_EXTRACTED TEXT_:
=======

10 Career Killing Moments In Music

Everybody loves when the mighty come tumbling down. Even when the kind of mediocre fail we get that sense of self satisfaction. That inner desire to crane our necks at the car wreck. This list is all car wreck. Pretty straight forward. 10 Career Killing Moments in Music.

1. Fiona Apple

With such a sultry voice and immediate impact with the groovy first single "Criminal" Fiona Apple had what appeared to be a bundle of promise in 1997. She always had a knack of rubbing people the wrong way in the public eye though and her on stage meltdown in 1999 should have been expected. She released her second album the same year with a title that is typically shortened to When The Pawn..., mainly because the actual title is over 80 words long(!) to mixed reviews and it was in support of this album that the concert in question took place. She reportedly stormed off a stage in New York due to technical problems and both threatened and apologized to the audience and critics whom might have been in attendance when she came back to salvage the set. After that she slinked away from the spotlight and only released songs sporadically in the years following. Though she considered retiring from music, she's one of the only inclusions on this list who is making a successful comeback. Her 2012 album (which thankfully only has a 23 word long title) was praised by critics and fans alike.

=======

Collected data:
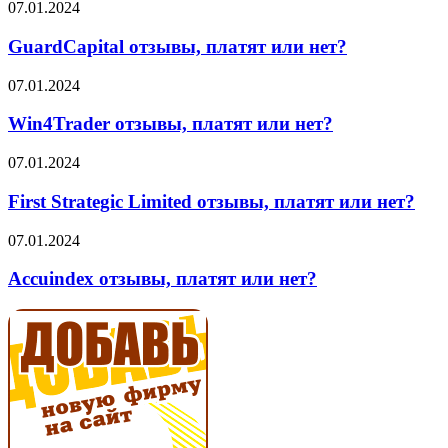
или
GuardCapital
07.01.2024
нет?
отзывы,
платят
GuardCapital отзывы, платят или нет?
или
нет?
Win4Trader
07.01.2024
отзывы,
платят
Win4Trader отзывы, платят или нет?
или
нет?
First
07.01.2024
Strategic
Limited
First Strategic Limited отзывы, платят или нет?
отзывы,
платят
Accuindex
07.01.2024
или
отзывы,
нет?
платят
Accuindex отзывы, платят или нет?
или
нет?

=======

_WHAT THIS EXERCISE ASKS_:
**a.** Please write out the part of the piece on career-killing moments in music that opens with the words containing "Everybody loves when" and closes with "Moments in Music.".
**b.** Carry the piece on career-killing moments in music forward from its last sentence.

_EXERCISE ANSWERS_:
**a.**
Everybody loves when the mighty come tumbling down. Even when the kind of mediocre fail we get that sense of self satisfaction. That inner desire to crane our necks at the car wreck. This list is all car wreck. Pretty straight forward. 10 Career Killing Moments in Music.

**b.**
2. Sinead O'Connor

This could be one of the most public and befuddling career suicides in music history. Religion and popular music have rarely got along, but for the most part they leave each other alone. Sinead O'Connor was having a great start to the 90's. Her song "Nothing Compares 2 U" was a number one hit in multiple countries and the album it was off of earned her several Grammy nominations and she even clinched one award (though she boycotted the show). In October of 1992 she was invited to be the musical act on Saturday Night Live, her first song of the night went off without a hitch, but during the second song there was shall we say, an incident. She covered Bob Marley's "War" in a solo a capella style. The song is an anti-racism protest song, but she changed some of the lyrics to bend it to a sexual abuse protest song and even tore up a picture of then Pope Jean Paul II and said "Fight the real enemy" into the camera. I remember watching at the time and even though I was a little too young to get the message I could tell by the deafening silence that she would have some explaining to do. Now I actually applaud her for standing up for something she believes in, but maybe her platform was ill chosen...I guess it reached an audience bigger than she felt she could gain elsewhere who knows. Unsurprisingly the next day and following weeks, the American media and public unleashed unholy hell on Sinead. Celebrities and media authorities alike openly criticized her actions. During a show at Madison Square Gardens 2 weeks later she was booed off stage, and SNL mogul Lorne Michaels vowed to never let that footage air in syndication. Though O'Connor continued to make music and release albums she all but faded from the public stage. In an interesting twist she has since become an ordained priest.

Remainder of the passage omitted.